Questa mattina, in Cattedrale, il vescovo di Treviso Michele Tomasi ha presieduto la Celebrazione eucaristica internazionale, nella Solennità dell’Epifania del Signore.

Pubblicato il 6 Gennaio, 2021

Questa mattina, in Cattedrale, il vescovo di Treviso Michele Tomasi ha presieduto la Celebrazione eucaristica internazionale, nella Solennità dell’Epifania del Signore.

Hanno preso parte alla solenne concelebrazione le rappresentanze delle Comunità dei fedeli immigrati di lingua straniera presenti in Diocesi, con i sacerdoti che li seguono: la comunità ghanese, nigeriana, francofona, polacca, ucraina, romena, brasiliana, filippina e la comunità latinoamericana di lingua spagnola. Presenti il sindaco di Treviso, Mario Conte, e altri rappresentanti della Giunta e del Consiglio comunale.

Una celebrazione ricca di colori, di canti, di letture e preghiere in molte lingue diverse. Anche mons. Tomasi ha letto alcune parti della messa in spagnolo, in francese e in inglese.

============================================================

[Il tuo compito] Riscrivi il passo del testo sulla messa dell'Epifania partendo da "Una celebrazione ricca" e arrivando fino a "e in inglese.", e sostituisci "spagnolo" con "portoghese". Basati soltanto sul testo.

[Voci di dati archiviati]

============================================================

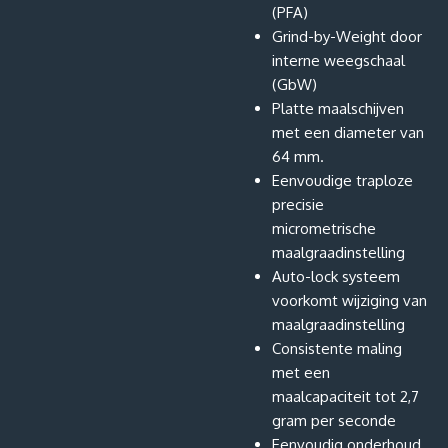
(PFA)
Grind-by-Weight door
interne weegschaal
(GbW)
Platte maalschijven
met een diameter van
64 mm.
Eenvoudige traploze
precisie
micrometrische
maalgraadinstelling
Auto-lock systeem
voorkomt wijziging van
maalgraadinstelling
Consistente maling
met een
maalcapaciteit tot 2,7
gram per seconde
Eenvoudig onderhoud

============================================================

[Risposta all'esercizio]
Una celebrazione ricca di colori, di canti, di letture e preghiere in molte lingue diverse. Anche mons. Tomasi ha letto alcune parti della messa in portoghese, in francese e in inglese.